Cultural historian Eric Lott has written and lectured widely on the politics of U.S. literature, music, performance, and intellectual life. He received his Ph.D. in English from Columbia University and taught for more than twenty years at the University of Virginia, where he was director of graduate studies in English from 1997 to 2000. He has published dozens of articles, essays, and reviews in books and journals such as the Village Voice, the Nation, the Chronicle of Higher Education, Social Text, PMLA, Representations, and American Quarterly. His book Black Mirror: The Cultural Contradictions of American Racism was recently published by Harvard University Press, and he is also the author of The Disappearing Liberal Intellectual (2006) and Love and Theft: Blackface Minstrelsy and the American Working Class (1993), which won the MLA’s Best First Book Prize, among other awards, and recently appeared in a twentieth-anniversary edition. He is on the editorial board of Criticism.
Alexandra T. Vazquez’s research and teaching interests focus on music, Caribbean aesthetics and criticism, U.S. Latina/o and Latin American Studies, race and ethnicity, and feminist theory. Her book, Listening in Detail: Performances of Cuban Music (Duke University Press 2013), won the American Studies Association’s Lora Romero Book Prize in 2014. Her work has been featured in the journals small axe, American Quarterly, Social Text, women and performance, and the Journal of Popular Music Studies; and in the edited volumes Nonstop Metropolis: A New York City Atlas, Reggaeton, and Pop When the World Falls Apart.
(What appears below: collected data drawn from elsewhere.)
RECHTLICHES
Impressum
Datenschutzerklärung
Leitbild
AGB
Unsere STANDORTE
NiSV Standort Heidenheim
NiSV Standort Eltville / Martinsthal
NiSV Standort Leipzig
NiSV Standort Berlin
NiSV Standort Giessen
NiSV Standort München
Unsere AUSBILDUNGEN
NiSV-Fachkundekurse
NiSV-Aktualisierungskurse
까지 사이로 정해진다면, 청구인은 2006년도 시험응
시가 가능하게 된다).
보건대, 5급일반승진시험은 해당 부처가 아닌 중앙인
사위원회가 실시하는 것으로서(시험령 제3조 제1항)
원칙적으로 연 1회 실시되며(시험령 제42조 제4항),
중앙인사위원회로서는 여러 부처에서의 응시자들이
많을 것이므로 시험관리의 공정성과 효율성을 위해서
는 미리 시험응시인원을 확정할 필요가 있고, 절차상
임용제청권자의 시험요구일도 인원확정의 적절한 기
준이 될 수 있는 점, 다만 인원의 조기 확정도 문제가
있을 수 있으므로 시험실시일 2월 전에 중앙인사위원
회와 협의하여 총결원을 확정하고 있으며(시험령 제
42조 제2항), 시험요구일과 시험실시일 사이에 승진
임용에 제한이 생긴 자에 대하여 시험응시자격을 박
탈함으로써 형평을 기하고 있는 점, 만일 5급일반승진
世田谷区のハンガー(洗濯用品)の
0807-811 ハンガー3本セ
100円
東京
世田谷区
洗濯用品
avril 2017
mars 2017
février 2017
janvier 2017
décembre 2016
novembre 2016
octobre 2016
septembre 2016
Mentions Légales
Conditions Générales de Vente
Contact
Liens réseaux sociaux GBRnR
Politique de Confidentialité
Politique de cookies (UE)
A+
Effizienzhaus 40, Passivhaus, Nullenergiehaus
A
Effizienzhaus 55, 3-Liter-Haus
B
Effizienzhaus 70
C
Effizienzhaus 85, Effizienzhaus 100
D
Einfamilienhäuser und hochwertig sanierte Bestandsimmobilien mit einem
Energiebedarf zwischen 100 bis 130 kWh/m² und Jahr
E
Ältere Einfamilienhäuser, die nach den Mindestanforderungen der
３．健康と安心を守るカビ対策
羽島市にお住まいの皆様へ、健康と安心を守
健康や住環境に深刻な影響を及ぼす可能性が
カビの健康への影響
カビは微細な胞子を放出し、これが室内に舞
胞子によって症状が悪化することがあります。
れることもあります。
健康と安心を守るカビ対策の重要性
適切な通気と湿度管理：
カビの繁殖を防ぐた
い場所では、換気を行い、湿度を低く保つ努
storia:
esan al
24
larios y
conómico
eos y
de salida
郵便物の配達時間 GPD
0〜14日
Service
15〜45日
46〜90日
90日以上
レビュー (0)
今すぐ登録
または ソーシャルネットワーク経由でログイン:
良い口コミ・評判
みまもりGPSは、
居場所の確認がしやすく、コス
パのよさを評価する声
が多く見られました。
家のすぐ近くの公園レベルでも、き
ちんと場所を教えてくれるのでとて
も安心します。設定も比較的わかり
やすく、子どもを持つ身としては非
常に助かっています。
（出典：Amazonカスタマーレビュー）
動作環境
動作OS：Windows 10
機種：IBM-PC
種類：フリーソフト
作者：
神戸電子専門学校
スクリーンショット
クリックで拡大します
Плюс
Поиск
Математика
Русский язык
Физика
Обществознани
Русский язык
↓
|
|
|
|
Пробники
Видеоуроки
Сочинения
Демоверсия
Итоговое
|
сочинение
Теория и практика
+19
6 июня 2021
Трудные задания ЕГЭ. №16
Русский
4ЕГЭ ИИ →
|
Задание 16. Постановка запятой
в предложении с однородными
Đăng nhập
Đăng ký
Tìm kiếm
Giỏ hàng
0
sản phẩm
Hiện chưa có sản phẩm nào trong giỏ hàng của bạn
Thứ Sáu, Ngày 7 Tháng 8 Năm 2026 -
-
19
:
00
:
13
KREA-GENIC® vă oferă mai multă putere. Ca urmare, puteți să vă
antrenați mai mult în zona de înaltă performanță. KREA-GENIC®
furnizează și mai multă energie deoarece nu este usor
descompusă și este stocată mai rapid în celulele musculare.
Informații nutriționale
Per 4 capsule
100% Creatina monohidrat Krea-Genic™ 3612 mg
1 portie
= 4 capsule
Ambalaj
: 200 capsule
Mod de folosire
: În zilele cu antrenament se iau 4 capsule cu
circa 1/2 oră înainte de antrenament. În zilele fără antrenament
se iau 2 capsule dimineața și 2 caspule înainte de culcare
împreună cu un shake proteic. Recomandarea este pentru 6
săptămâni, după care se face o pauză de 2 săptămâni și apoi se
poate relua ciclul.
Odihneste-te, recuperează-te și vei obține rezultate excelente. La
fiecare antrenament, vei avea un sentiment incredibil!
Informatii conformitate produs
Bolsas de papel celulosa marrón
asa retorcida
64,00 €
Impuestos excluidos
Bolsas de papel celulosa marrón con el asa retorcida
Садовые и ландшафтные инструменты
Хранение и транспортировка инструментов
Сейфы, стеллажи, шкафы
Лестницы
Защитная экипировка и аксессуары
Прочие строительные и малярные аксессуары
Vazquez is currently working on a new book called Florida Water.
Ivy Wilson teaches courses on the comparative literatures of the black diaspora and U.S. literary studies with a particular focus on African-American culture at Northwestern University where he is associate professor of English and Art, Theory, and Practice as well as director of the Program in American Studies. He has published a number of books on nineteenth-century American literary studies including Specters of Democracy: Blackness and the Aesthetics of Politics (Oxford UP, 2011) and, most recently, the essay collection Unsettled States (NYU P, 2014) with Dana Luciano.